Wales — The Leasehold Racket

Every time the Minister of Housing visits South Wales he is met with demonstrators demanding reform of the leasehold system. All the capitalist parties in Wales have this reform, in one form or another, in their programme. This article looks at the situation from the Socialist point of view.

 

When it is said that housing shortages are caused by the sudden flow of people into the big towns it is not always remembered that the other side of this coin is rural depopulation. Traditionally Wales has been one of the areas from which people have moved to the cities of England, particularly Liverpool, Birmingham and London. It has, therefore, suffered from falling, as opposed to rising, land values and all that this means. Today this is no longer really a problem in South Wales, though it persists in the North and other rural areas.

 

But the aspect of housing which is causing the most anxiety at the moment is the prevalence of leasehold.
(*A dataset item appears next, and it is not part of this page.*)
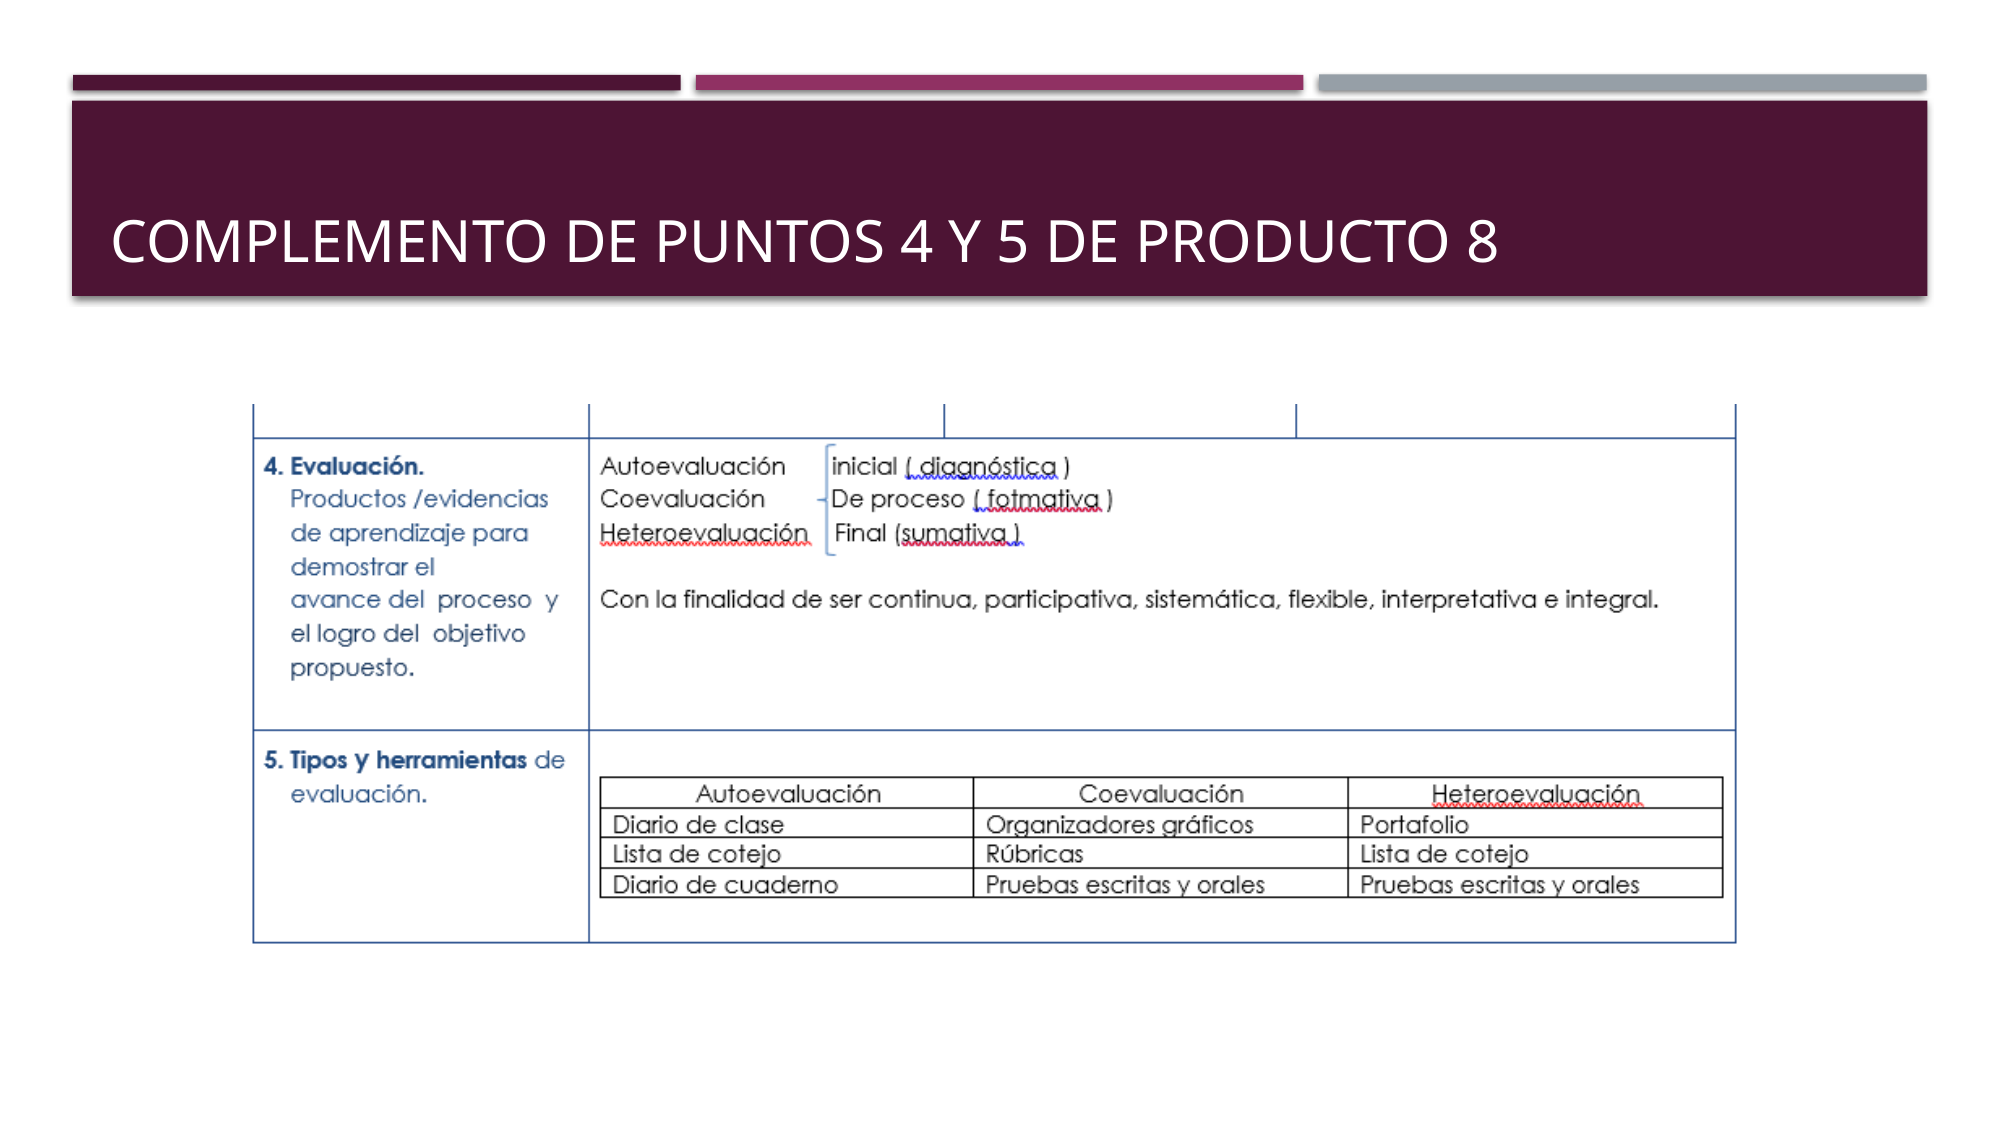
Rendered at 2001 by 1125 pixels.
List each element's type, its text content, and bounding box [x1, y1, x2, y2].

title Complemento de puntos 4 y 5 de producto 8 [95, 115, 1905, 282]
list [216, 403, 1773, 1038]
There has been talk of finance corporations holding South Wales in an “octopus grip.” Nine-tenths of the area is supposed to belong to the big estates which were once the property of Tory landowning families, many of whom have now been replaced by capitalists interested in landowning solely as a business.

 

When urban development began in earnest in South Wales in the second half of the nineteenth century the principle of the 99 year lease was widely applied and now the effects are being felt. In addition there is at present a shortage of freehold land which is the result of the flow of industry and workers into the area since the war. The increased demand for “property” which this has caused has aggravated the problem by raising land values. When a leaseholder sees that his lease has only twenty to thirty years to run he begins to think about renewing it. The landlord knowing that there is a shortage of freehold land is able to demand what seems to the leaseholder a fantastic price for the freehold or a new lease. Thus the approaching end of many 99 year leases and the present shortage of freehold land has brought the problem of leasehold in South Wales to a head.

 

Some people object to leasehold on what they call principle. For the landlord lets the land and the lessee undertakes to erect a building on it, but at the end of the lease the land and the building revert to the landlord. At the turn of the century some of the more “ radical ” Liberals saw this as a gross injustice and as another example of the rapacity of landlords. As a solution they suggested leasehold enfranchisement which basically means that the tenant is given the right to buy out compulsorily the landlord. Significantly enough, in that it bears out our contention that the Labour Party is the political heir of some elements in the old Liberal Party (this is particularly evident in non-conformist Wales), the Labour Party is pledged to this policy of leasehold enfranchisement. And, of course, wherever there’s a petty reform to support we find the Communist Party—in Wales it has made itself conspicuous in the campaign against leasehold.

 

We must, however, see this problem in perspective. The usual leasehold arrangement is for the landlord to let the land to a speculative builder who erects houses on it for a profit. Two-thirds of leasehold property in South Wales is not occupied by the ground lessee but by tenants paying an ordinary house-rent. The Labour Party recognises this when it says it only wants enfranchisement for owner-occupiers. Although for historical reasons there is probably a higher proportion of homeowners in Wales than in most parts of Britain this question of leasehold is of little importance: its abolition would be at best another minor reform of capitalism.

 

Quite understandably people are upset when they are faced with the choice of quitting the house they have come to regard as their own or of paying an impossible price for the freehold. But this is capitalism. It brings insecurity to all workers, including those who happen to think they own their own homes. The whole problem shows that the home-owner is no more secure than the tenant and for the same reason—the poverty which capitalism brings to all its workers.

 

Labour M.P. George Thomas has said of the finance corporations: “They are cashing in on the labour of our community and stealing the reward of our labour.” They are, he said, “social parasites.” True enough, landowners are parasites. It is plain to all that they receive an income solely because they happen to own a certain part of the globe. They are among those who “possess but do not produce.” But why stop here? These capitalists whose business is landowning are only a small section of the capitalist class. The rest, too, are social parasites.